3. Solutions to Hotspot Issues

  1. Before business goes online, scatter hotspots in advance when creating tables:
  • When creating a table with a non-clustered index or a clustered index with a non-int primary key, use shard_row_id_bits and pre_split_regions to pre-allocate regions to avoid hotspots.

  • If creating a table with a clustered index and an auto-increment int primary key, use auto_random to specify random generation of tidb_rowid to scatter hotspots instead of auto_increment. The unique auto-increment primary key in TiDB only guarantees uniqueness and non-null properties, not increment properties.

  • If bulk data insertion follows bulk table creation, enable the tidb_scatter_region switch to automatically scatter regions after table creation.

  1. If hotspots are found during business operation:
  • If index hotspots are confirmed through the dashboard, manually split regions and let the system scatter them: split table {table_name} index {idx_name} between {from} and {to} regions {n}. If hotspots persist, manually scatter them. See below for steps.

  • If the table being written to has an auto-increment int primary key, set auto_random (alter table {table} modify a bigint auto_random(5)).

  • If the hotspot-causing SQL is an insert operation and the table has no primary key, set shard_row_id_bits to scatter the internally allocated tidb_rowid.

  • If the hotspot-causing SQL is an update/delete operation, manually scatter regions. Steps to manually scatter regions:

  • Confirm start_key through the dashboard, then find the region id and store id: pd-ctl region key {start_key}.

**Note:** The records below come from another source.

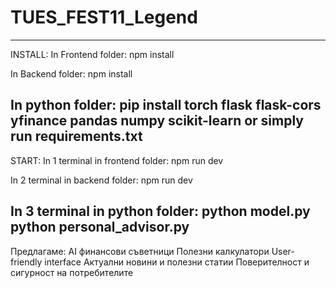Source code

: # TUES_FEST11_Legend
-------------------------------
INSTALL:
In Frontend folder:
npm install

In Backend folder:
npm install

In python folder:
pip install torch flask flask-cors yfinance pandas numpy scikit-learn
or simply run requirements.txt
--------------------------------
START:
In 1 terminal in frontend folder:
npm run dev

In 2 terminal in backend folder:
npm run dev

In 3 terminal in python folder:
python model.py
python personal_advisor.py
---------------------------------------------------------
Предлагаме:
АI финансови съветници
Полезни калкулатори
User-friendly interface
Актуални новини и полезни статии
Поверителност и сигурност на потребителите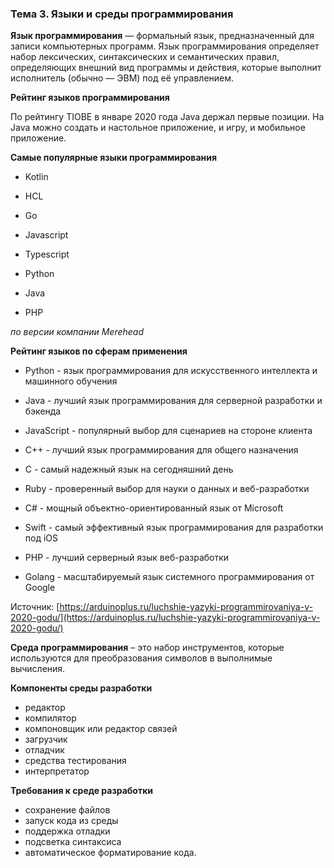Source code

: ### Тема 3. Языки и среды программирования

**Язык программирования** — формальный язык, предназначенный для записи компьютерных программ. Язык программирования определяет набор лексических, синтаксических и семантических правил, определяющих внешний вид программы и действия, которые выполнит исполнитель (обычно — ЭВМ) под её управлением.

**Рейтинг языков программирования**

По рейтингу TIOBE в январе 2020 года Java держал первые позиции. На Java можно создать и настольное приложение, и игру, и мобильное приложение.

**Самые популярные языки программирования**

- Kotlin

- HCL

- Go

- Javascript

- Typescript

- Python

- Java

- PHP

*по версии компании Merehead*

**Рейтинг языков по сферам применения**

- Python - язык программирования для искусственного интеллекта и машинного обучения

- Java - лучший язык программирования для серверной разработки и бэкенда

- JavaScript - популярный выбор для сценариев на стороне клиента
- C++ - лучший язык программирования для общего назначения
- C - самый надежный язык на сегодняшний день

- Ruby - проверенный выбор для науки о данных и веб-разработки

- C# - мощный объектно-ориентированный язык от Microsoft

- Swift - самый эффективный язык программирования для разработки под iOS

- PHP - лучший серверный язык веб-разработки

- Golang - масштабируемый язык системного программирования от Google

Источник: [https://arduinoplus.ru/luchshie-yazyki-programmirovaniya-v-2020-godu/](https://arduinoplus.ru/luchshie-yazyki-programmirovaniya-v-2020-godu/)

**Среда программирования** – это набор инструментов, которые используются для преобразования символов в выполнимые вычисления.

**Компоненты среды разработки**

- редактор
- компилятор
- компоновщик или редактор связей
- загрузчик
- отладчик
- средства тестирования
- интерпретатор

**Требования к среде разработки**

- сохранение файлов
- запуск кода из среды
- поддержка отладки
- подсветка синтаксиса
- автоматическое форматирование кода.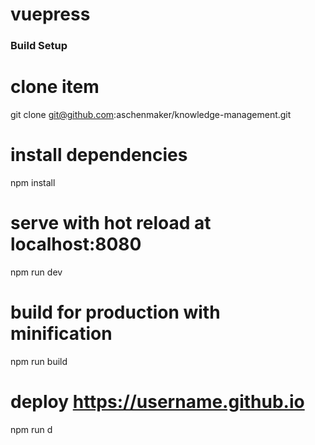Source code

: # vuepress


### Build Setup

# clone item
git clone git@github.com:aschenmaker/knowledge-management.git

# install dependencies
npm install

# serve with hot reload at localhost:8080
npm run dev

# build for production with minification
npm run build

# deploy https://username.github.io
npm run d
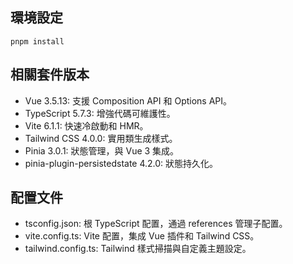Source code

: ## 環境設定

`pnpm install`

## 相關套件版本

* Vue 3.5.13: 支援 Composition API 和 Options API。
* TypeScript 5.7.3: 增強代碼可維護性。
* Vite 6.1.1: 快速冷啟動和 HMR。
* Tailwind CSS 4.0.0: 實用類生成樣式。
* Pinia 3.0.1: 狀態管理，與 Vue 3 集成。
* pinia-plugin-persistedstate 4.2.0: 狀態持久化。

## 配置文件
* tsconfig.json: 根 TypeScript 配置，通過 references 管理子配置。
* vite.config.ts: Vite 配置，集成 Vue 插件和 Tailwind CSS。
* tailwind.config.ts: Tailwind 樣式掃描與自定義主題設定。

  • Split the region: pd-ctl operator add split-region {region_id} --policy=approximate.

  • Manually scatter:

  • Find the new region id after splitting from pd.log, then manually transfer it to an idle node. First, check which store is relatively idle and find its store id.

  • operator add add-peer {new-region-id} {target-store-id}.

  • operator add transfer-leader {new-region-id} {target-store-id}.

  • operator add remove-peer {new-region-id} {origin-store-id}.

  • If it is a read hotspot caused by frequent access to a small table:

  • If it is less than 64MB and not frequently updated, set it as a cache table to cache it directly in the tidb-server memory.

  • Trigger the system’s automatic scattering function to balance it by setting config tikv split.qps-threshold=3000 for QPS over 3k, or set config tikv split.byte-threshold=30 for access traffic over 30MB.

  • If it is a read hotspot and not a small table, it may be an execution plan issue. Confirm if there are missing indexes or if the optimizer has chosen the wrong index to handle it.

| username: TiDBer_Y2d2kiJh | Original post link

This afternoon, I optimized all the SQL queries. In the evening, I noticed that even when the business volume was low, the IO of TiKV still remained at 30%. Does this mean that the IO capacity of the TiKV server needs to be increased?

| username: TiDBer_Y2d2kiJh | Original post link

Thank you.

| username: Hacker007 | Original post link

Analyze the slow SQL during this period.